• [Exercise objective]: Rewrite the lines of every record below, changing "image" to "view" and keeping everything else the same. Omit the pictures from your answer.

[Lens distortion estimation data]
|---|
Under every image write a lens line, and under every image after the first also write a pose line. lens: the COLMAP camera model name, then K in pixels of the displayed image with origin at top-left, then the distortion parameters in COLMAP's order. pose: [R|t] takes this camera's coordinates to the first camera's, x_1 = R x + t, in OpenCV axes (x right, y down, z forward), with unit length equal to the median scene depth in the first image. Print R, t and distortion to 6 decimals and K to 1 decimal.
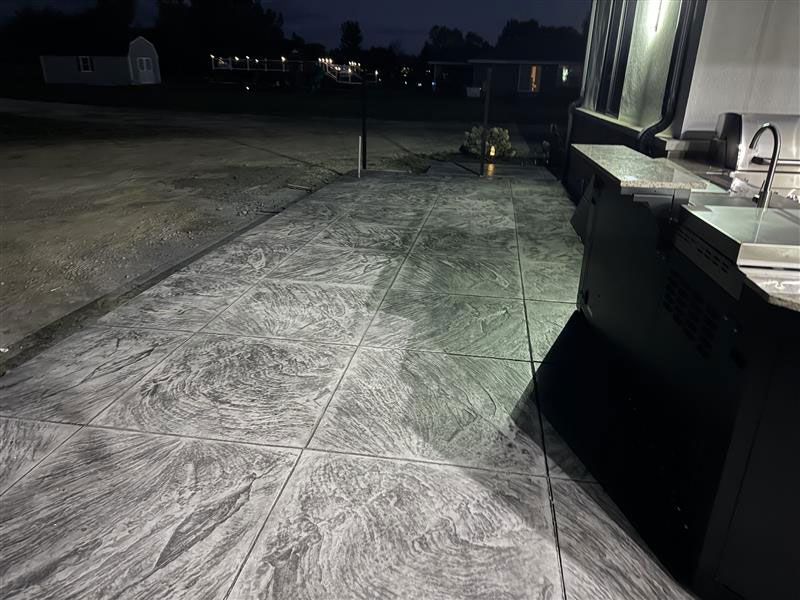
lens RADIAL K [[575.3, 0, 400.0], [0, 575.3, 300.0], [0, 0, 1]] dist [0.029395, -0.064608]
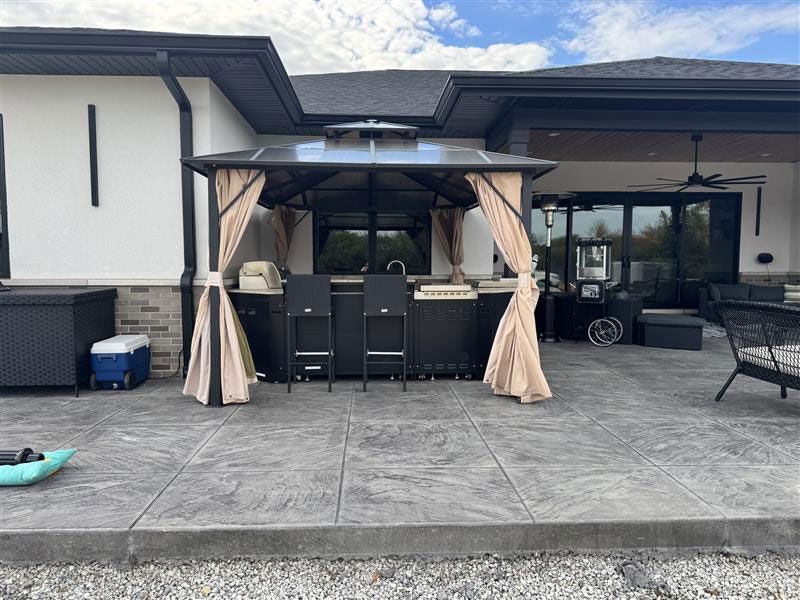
lens RADIAL K [[575.3, 0, 400.0], [0, 575.3, 300.0], [0, 0, 1]] dist [0.029395, -0.064608]
pose [[-0.214256, -0.099435, 0.971703, -1.539350], [0.338534, 0.925587, 0.169361, -0.420658], [-0.916236, 0.365241, -0.164651, 1.081921]]
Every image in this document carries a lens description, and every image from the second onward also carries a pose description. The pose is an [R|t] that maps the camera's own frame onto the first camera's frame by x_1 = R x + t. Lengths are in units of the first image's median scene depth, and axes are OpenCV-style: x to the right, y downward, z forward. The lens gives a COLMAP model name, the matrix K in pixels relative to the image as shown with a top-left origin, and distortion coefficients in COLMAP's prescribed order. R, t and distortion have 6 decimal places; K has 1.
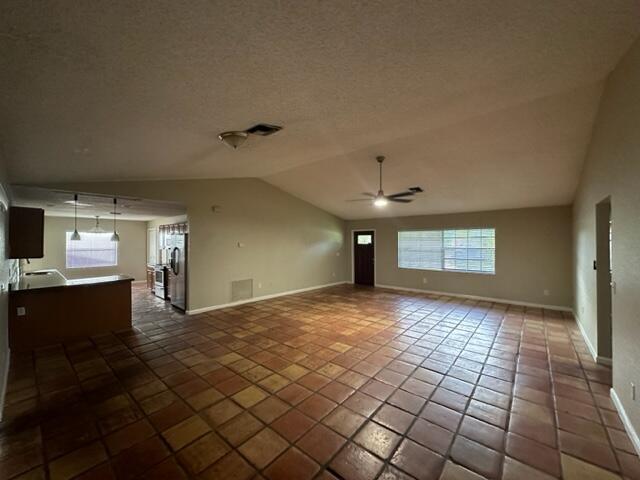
lens RADIAL K [[253.9, 0, 320.6], [0, 253.9, 239.5], [0, 0, 1]] dist [-0.002319, 0.001087]
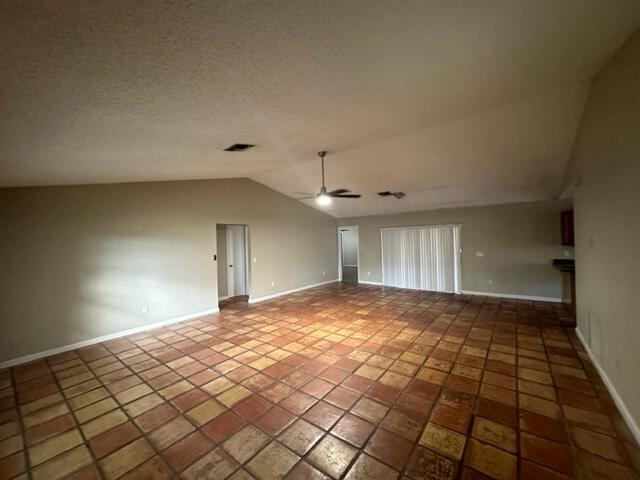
lens RADIAL K [[253.9, 0, 319.2], [0, 253.9, 238.1], [0, 0, 1]] dist [-0.002319, 0.001087]
pose [[-0.998647, 0.026220, -0.044907, 0.283259], [0.026911, 0.999528, -0.014842, 0.008156], [0.044497, -0.016030, -0.998881, 1.815431]]
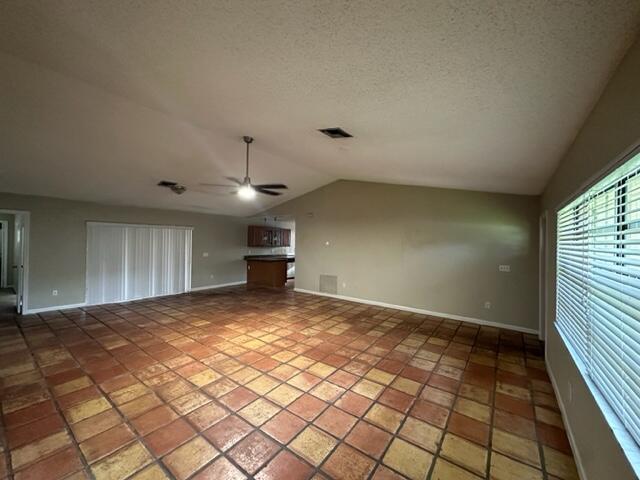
lens RADIAL K [[253.9, 0, 319.8], [0, 253.9, 241.9], [0, 0, 1]] dist [-0.002319, 0.001087]
pose [[0.065994, 0.001085, -0.997819, 1.006160], [-0.004853, 0.999988, 0.000766, 0.013837], [0.997808, 0.004792, 0.065998, 1.107138]]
|---|
• [Result of the exercise]:
Under every view write a lens line, and under every view after the first also write a pose line. lens: the COLMAP camera model name, then K in pixels of the displayed view with origin at top-left, then the distortion parameters in COLMAP's order. pose: [R|t] takes this camera's coordinates to the first camera's, x_1 = R x + t, in OpenCV axes (x right, y down, z forward), with unit length equal to the median scene depth in the first view. Print R, t and distortion to 6 decimals and K to 1 decimal.
lens RADIAL K [[575.3, 0, 400.0], [0, 575.3, 300.0], [0, 0, 1]] dist [0.029395, -0.064608]
lens RADIAL K [[575.3, 0, 400.0], [0, 575.3, 300.0], [0, 0, 1]] dist [0.029395, -0.064608]
pose [[-0.214256, -0.099435, 0.971703, -1.539350], [0.338534, 0.925587, 0.169361, -0.420658], [-0.916236, 0.365241, -0.164651, 1.081921]]
Every view in this document carries a lens description, and every view from the second onward also carries a pose description. The pose is an [R|t] that maps the camera's own frame onto the first camera's frame by x_1 = R x + t. Lengths are in units of the first view's median scene depth, and axes are OpenCV-style: x to the right, y downward, z forward. The lens gives a COLMAP model name, the matrix K in pixels relative to the view as shown with a top-left origin, and distortion coefficients in COLMAP's prescribed order. R, t and distortion have 6 decimal places; K has 1.
lens RADIAL K [[253.9, 0, 320.6], [0, 253.9, 239.5], [0, 0, 1]] dist [-0.002319, 0.001087]
lens RADIAL K [[253.9, 0, 319.2], [0, 253.9, 238.1], [0, 0, 1]] dist [-0.002319, 0.001087]
pose [[-0.998647, 0.026220, -0.044907, 0.283259], [0.026911, 0.999528, -0.014842, 0.008156], [0.044497, -0.016030, -0.998881, 1.815431]]
lens RADIAL K [[253.9, 0, 319.8], [0, 253.9, 241.9], [0, 0, 1]] dist [-0.002319, 0.001087]
pose [[0.065994, 0.001085, -0.997819, 1.006160], [-0.004853, 0.999988, 0.000766, 0.013837], [0.997808, 0.004792, 0.065998, 1.107138]]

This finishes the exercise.